SOURCE DATA:
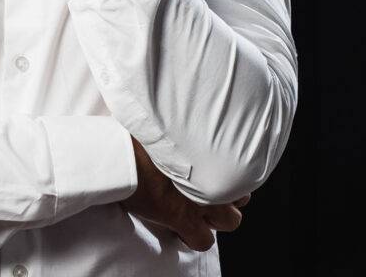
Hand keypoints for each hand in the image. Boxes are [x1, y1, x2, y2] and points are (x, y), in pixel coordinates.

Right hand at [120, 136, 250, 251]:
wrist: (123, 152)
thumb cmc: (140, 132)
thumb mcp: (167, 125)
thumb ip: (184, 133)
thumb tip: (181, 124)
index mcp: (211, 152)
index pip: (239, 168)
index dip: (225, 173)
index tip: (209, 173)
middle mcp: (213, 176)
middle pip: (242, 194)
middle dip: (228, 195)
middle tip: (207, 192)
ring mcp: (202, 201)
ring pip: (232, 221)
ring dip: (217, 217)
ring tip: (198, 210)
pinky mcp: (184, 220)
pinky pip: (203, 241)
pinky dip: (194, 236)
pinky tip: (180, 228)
==
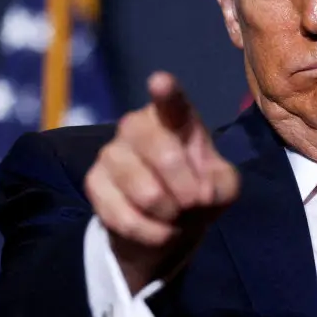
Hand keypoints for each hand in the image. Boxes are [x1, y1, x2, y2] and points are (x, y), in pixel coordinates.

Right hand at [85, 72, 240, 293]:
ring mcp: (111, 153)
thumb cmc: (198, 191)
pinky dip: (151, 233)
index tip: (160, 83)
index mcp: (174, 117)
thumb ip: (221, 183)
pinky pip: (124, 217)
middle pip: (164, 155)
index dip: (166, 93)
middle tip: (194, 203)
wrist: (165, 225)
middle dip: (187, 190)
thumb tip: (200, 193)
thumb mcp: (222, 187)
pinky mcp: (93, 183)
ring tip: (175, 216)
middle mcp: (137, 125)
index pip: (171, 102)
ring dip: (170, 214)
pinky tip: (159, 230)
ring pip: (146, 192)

TASK TO COMPLETE: Go through the entries and copy every line that has "middle".

RESPONSE FOR THIS EXERCISE:
middle mcp: (213, 176)
middle pip: (242, 194)
middle dip: (228, 195)
middle tip: (207, 192)
middle pip: (164, 155)
middle tip: (194, 203)
middle dip: (187, 190)
middle mcp: (137, 125)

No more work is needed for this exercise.